TO DO →
**a)** In the letter on Catholic Church accountability, what was the writer asked to state on becoming a public servant in the UK?
**b)** Pick up the letter on Catholic Church accountability after its final sentence and carry it forward.

EXTRACT →
# # # # # # #
Sir -- When ducks, you know the kind that water slides off easily, want to convey exasperation with intransigence in others, they say, 'It's like the Vatican responding to an Irish child abuse inquiry report.' Well, perhaps not, but words do begin to fail one when considering the depth of Catholic Church arrogance around the subject of accountability for breathtaking breaches of trust.

Perhaps time has come for us to consider that there is a more sinister element to explain the extent to which the Catholic Church has managed to evade accountability. We all accept that the IRA could never have been as 'successful' without the sustenance provided by the host population. Equally, the Catholic Church could never have become so immune to detection without the co-operation and support of many within the State's infrastructure.

When I became a public servant in the UK during the early years of the Blair government, I, along with all employees, was asked to make a statement about whether I was a member of a secret society, such as the Masons. It is time for a similar approach to be taken with our public service.
# # # # # # #
Rows excerpted from a collection:
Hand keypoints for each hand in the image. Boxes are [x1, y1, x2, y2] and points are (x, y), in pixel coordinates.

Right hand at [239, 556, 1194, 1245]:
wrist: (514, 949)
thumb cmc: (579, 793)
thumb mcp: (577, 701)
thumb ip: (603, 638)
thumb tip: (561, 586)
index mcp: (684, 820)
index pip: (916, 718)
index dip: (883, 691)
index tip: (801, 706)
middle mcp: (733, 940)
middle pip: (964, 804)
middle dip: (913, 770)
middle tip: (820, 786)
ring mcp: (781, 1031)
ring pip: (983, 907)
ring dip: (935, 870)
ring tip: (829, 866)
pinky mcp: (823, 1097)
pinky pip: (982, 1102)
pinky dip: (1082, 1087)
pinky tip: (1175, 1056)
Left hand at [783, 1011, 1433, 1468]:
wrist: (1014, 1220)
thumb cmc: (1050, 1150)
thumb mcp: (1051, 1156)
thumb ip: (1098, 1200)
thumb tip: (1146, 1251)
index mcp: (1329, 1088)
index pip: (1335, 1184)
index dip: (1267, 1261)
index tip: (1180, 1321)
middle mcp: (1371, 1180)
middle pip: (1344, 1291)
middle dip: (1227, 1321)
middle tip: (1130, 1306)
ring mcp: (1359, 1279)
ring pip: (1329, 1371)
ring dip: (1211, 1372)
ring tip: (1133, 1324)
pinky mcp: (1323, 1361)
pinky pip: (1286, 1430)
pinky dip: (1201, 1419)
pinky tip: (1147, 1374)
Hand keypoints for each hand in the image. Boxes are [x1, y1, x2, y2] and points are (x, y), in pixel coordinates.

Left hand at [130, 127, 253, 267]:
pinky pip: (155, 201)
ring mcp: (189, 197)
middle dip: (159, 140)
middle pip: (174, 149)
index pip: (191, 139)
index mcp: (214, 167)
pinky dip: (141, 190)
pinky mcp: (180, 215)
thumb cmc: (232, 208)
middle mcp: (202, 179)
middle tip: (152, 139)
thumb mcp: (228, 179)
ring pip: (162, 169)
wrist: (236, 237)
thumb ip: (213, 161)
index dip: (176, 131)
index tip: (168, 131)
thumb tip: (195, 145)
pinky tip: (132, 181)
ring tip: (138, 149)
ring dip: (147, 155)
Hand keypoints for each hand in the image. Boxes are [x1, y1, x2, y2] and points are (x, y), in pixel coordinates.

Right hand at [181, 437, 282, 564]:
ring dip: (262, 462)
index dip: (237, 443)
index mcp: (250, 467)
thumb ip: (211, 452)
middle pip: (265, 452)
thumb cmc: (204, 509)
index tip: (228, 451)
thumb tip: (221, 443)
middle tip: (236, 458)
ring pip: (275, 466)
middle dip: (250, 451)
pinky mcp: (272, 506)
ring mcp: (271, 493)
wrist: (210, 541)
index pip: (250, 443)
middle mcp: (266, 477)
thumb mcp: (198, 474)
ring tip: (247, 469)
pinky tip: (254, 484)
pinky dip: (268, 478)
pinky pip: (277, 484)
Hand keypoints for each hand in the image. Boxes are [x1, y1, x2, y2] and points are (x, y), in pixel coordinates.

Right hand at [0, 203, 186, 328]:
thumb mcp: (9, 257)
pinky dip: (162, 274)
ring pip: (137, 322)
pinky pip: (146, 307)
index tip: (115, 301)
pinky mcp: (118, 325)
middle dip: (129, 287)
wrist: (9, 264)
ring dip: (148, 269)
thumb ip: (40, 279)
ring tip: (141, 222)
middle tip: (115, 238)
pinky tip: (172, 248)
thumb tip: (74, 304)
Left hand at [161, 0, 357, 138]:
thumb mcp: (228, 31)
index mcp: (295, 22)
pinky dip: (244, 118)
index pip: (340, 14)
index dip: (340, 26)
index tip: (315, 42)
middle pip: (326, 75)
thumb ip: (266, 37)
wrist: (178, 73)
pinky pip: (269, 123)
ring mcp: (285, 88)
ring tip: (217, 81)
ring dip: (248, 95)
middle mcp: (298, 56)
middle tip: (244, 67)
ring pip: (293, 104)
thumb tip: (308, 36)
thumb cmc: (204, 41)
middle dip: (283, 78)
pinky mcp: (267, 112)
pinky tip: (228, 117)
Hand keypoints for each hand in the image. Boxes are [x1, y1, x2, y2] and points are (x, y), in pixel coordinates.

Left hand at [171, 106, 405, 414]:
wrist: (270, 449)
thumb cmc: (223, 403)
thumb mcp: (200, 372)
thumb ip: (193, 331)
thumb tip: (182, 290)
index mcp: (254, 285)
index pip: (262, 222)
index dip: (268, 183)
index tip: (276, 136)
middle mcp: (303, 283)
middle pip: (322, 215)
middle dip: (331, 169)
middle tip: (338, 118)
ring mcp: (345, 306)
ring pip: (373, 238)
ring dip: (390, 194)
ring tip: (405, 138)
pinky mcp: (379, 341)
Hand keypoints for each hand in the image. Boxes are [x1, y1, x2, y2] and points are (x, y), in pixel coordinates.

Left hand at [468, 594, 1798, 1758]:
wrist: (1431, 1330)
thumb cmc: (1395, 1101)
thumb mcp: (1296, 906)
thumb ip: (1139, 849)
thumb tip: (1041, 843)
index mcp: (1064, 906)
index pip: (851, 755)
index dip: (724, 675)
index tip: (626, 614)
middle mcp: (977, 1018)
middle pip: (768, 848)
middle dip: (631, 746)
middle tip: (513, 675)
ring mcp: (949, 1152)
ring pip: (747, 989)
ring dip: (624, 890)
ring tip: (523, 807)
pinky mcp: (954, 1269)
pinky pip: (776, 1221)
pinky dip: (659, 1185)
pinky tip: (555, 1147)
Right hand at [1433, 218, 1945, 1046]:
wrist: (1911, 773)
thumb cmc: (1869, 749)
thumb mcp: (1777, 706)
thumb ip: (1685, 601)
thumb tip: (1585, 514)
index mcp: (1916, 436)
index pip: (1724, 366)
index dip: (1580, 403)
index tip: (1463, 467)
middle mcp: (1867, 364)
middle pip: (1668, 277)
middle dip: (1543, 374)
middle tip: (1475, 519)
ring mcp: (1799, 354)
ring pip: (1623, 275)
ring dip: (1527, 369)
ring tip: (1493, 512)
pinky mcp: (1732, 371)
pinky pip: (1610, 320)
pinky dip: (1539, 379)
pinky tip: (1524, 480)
# # # # # # #
ANSWERS →
**a)** Whether they were a member of a secret society, such as the Masons.

**b)**
The Knights of Columbanus, Opus Dei etc, consider themselves to be operating to a higher authority. But this is true of all secret societies. The nature of the beast with these organisations is that their activities are unknown and unknowable.

There has to be some reason why our health authorities, gardai, and most especially, the political authorities, have given the Catholic Church such an easy ride for decades. We need, as a society, to give ourselves a severe slap around the face and shake off the remaining deference that prevents examining the phenomenon of Catholic Church immunity from detection here.

Rooting out members of secret societies from the State's infrastructure would not be an easy task.

But if we want to do something concrete as a statement of contrition to the victims of the Catholic Church, then this measure would go some way to making real and lasting change.